Benefits of private sector investment in agriculture in eastern Africa

Farm Africa CEO, Nigel Harris, recently spoke at a prestigious New York gathering of global leaders entitled “Sustainable Food Systems”.

The event was organised by the Clinton Global Initiative (CGI), an organisation  established in 2005 by President Bill Clinton, 42nd President of the United States. The organisation’s mission, according to its website, is “to inspire, connect and empower a community of global leaders to forge solutions to the world’s most pressing challenges.”

Nigel used his address on “Sustainable Consumption” to an audience of leaders from the public and private sectors to focus attention on the positive impact the private sector can have on development when it provides investment and opportunity to smallholder farmers.

He started by observing that the vast majority of the world’s poor are smallholder farmers; and that if this is to change,  political, commercial and civil society leaders need to acknowledge that smallholder farmers represent an essential link within global food chains.

Nigel explained that greater private sector partnership with smallholders really could transform farmers’ lives, enabling them to move beyond subsistence-level farming and to become instead rural entrepreneurs, capable of building a prosperous rural Africa.

Farm Africa’s Cassava project in South Sudan in partnership with SAB Miller

To demonstrate just how beneficial working in partnership with smallholders can be for the private sector and government actors, Nigel pointed to an innovative project established by Farm Africa in South Sudan. The project is a partnership between four actors: the private sector (South African brewing multinational, SABMiller); government (South Sudan); civil society (Farm Africa); and, most crucially of all, local communities (smallholder cassava farmers).

This public, private, non-profit partnership is brewing beer from cassava.
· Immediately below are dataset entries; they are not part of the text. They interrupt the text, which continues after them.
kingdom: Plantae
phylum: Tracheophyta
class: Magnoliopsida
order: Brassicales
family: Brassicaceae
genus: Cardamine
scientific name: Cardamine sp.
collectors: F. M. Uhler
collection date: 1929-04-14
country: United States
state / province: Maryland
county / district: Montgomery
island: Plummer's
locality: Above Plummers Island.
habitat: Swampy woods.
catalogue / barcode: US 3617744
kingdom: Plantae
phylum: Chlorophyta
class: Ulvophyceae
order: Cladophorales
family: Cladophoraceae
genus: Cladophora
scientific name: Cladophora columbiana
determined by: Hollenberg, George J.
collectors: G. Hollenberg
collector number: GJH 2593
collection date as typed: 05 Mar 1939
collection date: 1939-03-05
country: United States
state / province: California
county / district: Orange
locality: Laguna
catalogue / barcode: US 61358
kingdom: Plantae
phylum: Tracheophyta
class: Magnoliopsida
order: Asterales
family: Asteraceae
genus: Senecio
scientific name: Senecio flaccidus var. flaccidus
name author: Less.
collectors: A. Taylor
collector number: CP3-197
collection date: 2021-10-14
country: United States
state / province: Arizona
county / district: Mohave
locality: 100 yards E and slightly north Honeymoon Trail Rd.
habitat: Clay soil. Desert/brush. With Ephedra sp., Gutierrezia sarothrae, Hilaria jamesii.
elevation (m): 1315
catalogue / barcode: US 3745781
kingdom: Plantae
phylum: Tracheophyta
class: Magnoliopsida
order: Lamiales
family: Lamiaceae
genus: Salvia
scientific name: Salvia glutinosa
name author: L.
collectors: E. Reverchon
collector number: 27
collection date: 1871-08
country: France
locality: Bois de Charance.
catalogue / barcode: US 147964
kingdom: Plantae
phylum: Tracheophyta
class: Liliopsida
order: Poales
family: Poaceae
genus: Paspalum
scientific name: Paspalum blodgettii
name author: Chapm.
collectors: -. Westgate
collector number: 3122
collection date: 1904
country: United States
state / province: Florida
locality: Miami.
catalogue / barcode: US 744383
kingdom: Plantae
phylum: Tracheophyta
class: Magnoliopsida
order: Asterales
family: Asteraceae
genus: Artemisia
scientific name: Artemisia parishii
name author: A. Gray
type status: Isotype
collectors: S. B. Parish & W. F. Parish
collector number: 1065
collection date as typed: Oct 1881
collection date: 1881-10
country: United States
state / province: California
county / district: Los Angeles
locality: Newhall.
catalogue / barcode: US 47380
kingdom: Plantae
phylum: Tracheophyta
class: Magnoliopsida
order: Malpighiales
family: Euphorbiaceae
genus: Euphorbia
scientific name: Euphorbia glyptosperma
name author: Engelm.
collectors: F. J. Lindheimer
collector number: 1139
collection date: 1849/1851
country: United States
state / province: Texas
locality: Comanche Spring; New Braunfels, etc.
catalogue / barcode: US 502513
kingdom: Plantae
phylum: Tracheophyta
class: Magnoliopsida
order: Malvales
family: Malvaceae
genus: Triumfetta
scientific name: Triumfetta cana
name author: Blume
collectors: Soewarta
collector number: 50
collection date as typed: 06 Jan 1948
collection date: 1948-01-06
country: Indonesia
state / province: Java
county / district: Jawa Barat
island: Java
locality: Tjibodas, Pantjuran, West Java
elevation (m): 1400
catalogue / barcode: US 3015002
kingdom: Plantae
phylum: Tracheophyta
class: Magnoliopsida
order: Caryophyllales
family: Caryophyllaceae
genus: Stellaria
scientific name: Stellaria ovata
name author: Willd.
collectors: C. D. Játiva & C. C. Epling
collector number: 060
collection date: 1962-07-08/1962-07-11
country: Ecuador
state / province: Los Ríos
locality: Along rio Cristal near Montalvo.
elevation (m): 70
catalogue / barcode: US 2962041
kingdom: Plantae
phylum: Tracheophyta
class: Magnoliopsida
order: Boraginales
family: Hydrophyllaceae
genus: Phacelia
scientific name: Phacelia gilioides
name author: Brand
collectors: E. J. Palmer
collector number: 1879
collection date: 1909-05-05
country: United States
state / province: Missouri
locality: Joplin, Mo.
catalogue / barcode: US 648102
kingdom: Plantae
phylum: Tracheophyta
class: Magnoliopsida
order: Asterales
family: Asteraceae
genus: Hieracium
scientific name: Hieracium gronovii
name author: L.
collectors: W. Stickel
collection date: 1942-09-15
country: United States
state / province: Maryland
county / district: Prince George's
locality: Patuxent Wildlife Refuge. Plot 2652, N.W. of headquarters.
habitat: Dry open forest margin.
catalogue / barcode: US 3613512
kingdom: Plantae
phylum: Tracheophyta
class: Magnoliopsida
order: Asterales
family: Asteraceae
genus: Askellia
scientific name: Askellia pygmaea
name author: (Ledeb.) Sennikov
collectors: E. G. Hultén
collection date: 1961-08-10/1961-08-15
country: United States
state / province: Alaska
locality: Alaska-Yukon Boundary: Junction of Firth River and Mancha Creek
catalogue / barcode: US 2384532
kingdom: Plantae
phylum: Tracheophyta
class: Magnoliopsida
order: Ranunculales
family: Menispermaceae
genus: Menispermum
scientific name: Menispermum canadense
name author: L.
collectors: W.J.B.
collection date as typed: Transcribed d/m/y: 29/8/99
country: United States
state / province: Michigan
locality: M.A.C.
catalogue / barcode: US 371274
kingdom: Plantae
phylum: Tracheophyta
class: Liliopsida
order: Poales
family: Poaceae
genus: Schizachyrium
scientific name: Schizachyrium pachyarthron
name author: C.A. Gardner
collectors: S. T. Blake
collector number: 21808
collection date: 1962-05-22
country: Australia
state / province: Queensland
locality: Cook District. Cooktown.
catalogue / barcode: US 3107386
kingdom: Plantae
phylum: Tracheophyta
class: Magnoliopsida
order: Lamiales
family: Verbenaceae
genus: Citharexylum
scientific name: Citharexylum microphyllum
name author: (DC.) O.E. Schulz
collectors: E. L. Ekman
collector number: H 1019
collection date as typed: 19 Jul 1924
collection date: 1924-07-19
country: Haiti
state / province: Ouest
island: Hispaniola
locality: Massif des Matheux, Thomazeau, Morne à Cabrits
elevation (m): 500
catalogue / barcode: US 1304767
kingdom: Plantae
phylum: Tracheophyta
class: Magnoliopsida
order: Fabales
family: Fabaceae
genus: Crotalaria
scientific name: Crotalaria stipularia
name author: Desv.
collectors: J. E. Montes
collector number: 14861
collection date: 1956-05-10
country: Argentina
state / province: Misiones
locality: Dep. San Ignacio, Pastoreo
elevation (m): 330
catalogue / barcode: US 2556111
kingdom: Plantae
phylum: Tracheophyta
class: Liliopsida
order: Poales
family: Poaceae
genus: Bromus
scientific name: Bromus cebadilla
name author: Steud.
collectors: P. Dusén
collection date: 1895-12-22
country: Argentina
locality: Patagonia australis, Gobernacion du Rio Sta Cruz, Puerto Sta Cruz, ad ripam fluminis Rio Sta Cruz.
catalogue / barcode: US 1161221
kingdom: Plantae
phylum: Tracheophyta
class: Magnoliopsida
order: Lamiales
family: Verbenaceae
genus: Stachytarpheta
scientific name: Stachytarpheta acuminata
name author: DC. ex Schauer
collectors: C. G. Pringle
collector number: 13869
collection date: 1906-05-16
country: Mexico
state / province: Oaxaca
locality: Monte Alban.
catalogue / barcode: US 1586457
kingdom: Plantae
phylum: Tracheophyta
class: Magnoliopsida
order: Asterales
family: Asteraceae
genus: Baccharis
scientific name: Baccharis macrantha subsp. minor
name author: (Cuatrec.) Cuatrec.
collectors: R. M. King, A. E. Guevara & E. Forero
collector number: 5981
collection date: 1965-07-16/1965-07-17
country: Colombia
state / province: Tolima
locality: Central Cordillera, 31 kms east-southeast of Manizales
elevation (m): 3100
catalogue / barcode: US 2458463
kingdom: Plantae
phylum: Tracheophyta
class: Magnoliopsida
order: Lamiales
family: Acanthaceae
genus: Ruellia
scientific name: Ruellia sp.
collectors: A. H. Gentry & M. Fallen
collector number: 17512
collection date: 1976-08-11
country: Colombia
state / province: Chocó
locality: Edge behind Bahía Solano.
SAB Miller purchases the cassava from smallholders, extracts the starch which will be used to brew beer at SABMiller’s operation in Juba.

The partnership has transformed the smallholders’ cassava from mere susbsistence crop into a commercially viable cash crop: not all the cassava produced will be bought by SABMiller – farmers are able to sell surpluses in the local market as well. This is transforming the lives of small holders in South Sudan who are now generating long-term and sustainable income from cassava.

The additional income can be used by smallholders to develop their lives, and those of their families and communities, by being able to pay for educational and health expenses as well as re-investing in their farm businesses.

Nigel concluded by stressing to his audience that the smallholder farmers he has met in eastern Africa have the potential to be an essential part of sustainable global food supply chains. But for this to happen, the private sector needs to follow the example of companies like SAB Miller in providing investment and creating opportunity.

Also speaking at the briefing were: Martha Stewart, Founder of Martha Stewart Living Omnimedia; Stephan Habif, Vice-President R and D Operations North America, Unilever; and Jacques Diouf, Director General Food and Agriculture Organisation (FAO).